Within 18 months, every fractional share program in America had been liquidated. Depositors received cash payouts for their accumulated holdings, and the experiment was over.
The Memory Hole
What happened next is perhaps the most remarkable part of this story: The entire episode was systematically erased from financial history. Banking textbooks from the 1950s onward make no mention of Section 23B. Academic papers about New Deal financial reforms skip right over it. Even the Federal Reserve's official histories of Depression-era banking legislation contain only passing references.
This wasn't accidental. A 1978 internal memo from the American Bankers Association, discovered in congressional archives in 2019, explicitly discusses the importance of ensuring that "historical narratives around retail investing emphasize the complexity and risk inherent in stock ownership by unsophisticated investors."
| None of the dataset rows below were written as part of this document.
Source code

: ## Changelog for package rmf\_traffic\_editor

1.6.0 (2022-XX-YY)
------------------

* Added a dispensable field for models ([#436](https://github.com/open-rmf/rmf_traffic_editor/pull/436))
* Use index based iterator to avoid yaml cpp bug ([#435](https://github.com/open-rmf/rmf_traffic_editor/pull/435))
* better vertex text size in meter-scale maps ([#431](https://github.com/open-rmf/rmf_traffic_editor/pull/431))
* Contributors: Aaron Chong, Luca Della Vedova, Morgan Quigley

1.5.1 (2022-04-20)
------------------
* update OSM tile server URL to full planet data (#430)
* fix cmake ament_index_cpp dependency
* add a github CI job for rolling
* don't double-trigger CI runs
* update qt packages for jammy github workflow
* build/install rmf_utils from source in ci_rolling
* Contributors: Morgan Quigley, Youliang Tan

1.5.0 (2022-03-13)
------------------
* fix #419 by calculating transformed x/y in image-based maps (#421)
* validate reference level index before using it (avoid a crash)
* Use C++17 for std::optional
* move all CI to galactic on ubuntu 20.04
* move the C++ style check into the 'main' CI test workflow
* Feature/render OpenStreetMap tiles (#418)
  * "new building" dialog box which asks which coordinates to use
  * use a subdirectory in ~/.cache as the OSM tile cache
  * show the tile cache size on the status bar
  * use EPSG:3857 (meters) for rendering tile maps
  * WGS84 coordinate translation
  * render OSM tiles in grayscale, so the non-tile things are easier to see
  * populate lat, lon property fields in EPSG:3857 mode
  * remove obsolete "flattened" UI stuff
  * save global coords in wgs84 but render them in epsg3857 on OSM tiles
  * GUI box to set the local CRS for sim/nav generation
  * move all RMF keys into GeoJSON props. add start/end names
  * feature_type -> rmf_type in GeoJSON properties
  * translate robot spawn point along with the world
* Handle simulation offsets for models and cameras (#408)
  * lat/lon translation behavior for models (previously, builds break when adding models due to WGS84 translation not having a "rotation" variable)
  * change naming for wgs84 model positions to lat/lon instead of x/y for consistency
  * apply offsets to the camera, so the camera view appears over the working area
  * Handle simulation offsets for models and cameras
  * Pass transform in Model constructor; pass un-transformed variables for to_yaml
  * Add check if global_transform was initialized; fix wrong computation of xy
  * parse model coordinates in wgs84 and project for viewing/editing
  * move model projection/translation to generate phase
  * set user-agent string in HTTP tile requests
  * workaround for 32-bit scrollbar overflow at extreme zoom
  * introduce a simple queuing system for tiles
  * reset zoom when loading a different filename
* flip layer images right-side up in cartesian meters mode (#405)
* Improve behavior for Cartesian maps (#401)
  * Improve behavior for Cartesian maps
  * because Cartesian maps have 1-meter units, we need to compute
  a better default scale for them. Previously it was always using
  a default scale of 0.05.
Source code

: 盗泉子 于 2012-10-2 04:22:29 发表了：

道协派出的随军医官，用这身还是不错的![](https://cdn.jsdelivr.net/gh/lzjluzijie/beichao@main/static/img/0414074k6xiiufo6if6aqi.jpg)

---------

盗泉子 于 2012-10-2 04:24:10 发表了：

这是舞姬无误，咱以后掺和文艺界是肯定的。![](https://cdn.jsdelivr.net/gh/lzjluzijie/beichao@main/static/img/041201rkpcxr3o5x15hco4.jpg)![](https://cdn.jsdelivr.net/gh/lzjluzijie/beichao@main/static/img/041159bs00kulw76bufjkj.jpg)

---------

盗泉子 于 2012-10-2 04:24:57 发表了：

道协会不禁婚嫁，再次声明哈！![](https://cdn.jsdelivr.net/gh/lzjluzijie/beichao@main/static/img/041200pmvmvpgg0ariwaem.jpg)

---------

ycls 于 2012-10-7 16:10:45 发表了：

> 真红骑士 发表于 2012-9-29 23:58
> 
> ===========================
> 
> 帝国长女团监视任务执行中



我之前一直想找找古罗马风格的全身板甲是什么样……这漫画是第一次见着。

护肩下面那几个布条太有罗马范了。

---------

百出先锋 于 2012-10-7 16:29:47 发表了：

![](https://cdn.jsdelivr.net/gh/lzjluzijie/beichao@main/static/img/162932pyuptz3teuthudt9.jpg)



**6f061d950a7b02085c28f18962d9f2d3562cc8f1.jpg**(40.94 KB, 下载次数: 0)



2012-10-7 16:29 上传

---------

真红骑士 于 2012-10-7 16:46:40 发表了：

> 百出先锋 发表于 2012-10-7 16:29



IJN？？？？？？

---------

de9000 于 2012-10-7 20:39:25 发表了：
The memo goes on to praise the success of "ensuring that fractional ownership experiments of the 1930s remain largely unknown to contemporary policymakers and academics."
The Reinvention That Wasn't
Fast-forward to 2013, when a fintech startup called Robinhood launched with the revolutionary promise of "democratizing finance for all." Their big innovation? Commission-free trading and fractional shares.
Similar apps followed: Stash, Acorns, Public. All marketed their fractional share offerings as groundbreaking technology that would finally give ordinary Americans access to the stock market.
None mentioned that this "innovation" had been available to American workers 80 years earlier through their local savings and loans.
The irony is thick: Today's fractional share apps charge monthly fees, harvest user data, and route trades through high-frequency trading firms that profit from order flow. The 1930s version had none of these complications — just simple, direct ownership.
What We Lost
The death of Section 23B programs represents more than just a forgotten piece of financial history. It marked the beginning of a decades-long process that gradually separated ordinary Americans from direct participation in corporate ownership.
Without these programs, stock ownership became increasingly concentrated among wealthy investors and institutional funds. The idea that regular workers could or should own pieces of major corporations faded from public consciousness.
Today, as fintech companies rediscover fractional shares and politicians debate wealth inequality, it's worth remembering that we've been down this road before. The question isn't whether technology can democratize investing — it's whether we'll let powerful interests kill it again.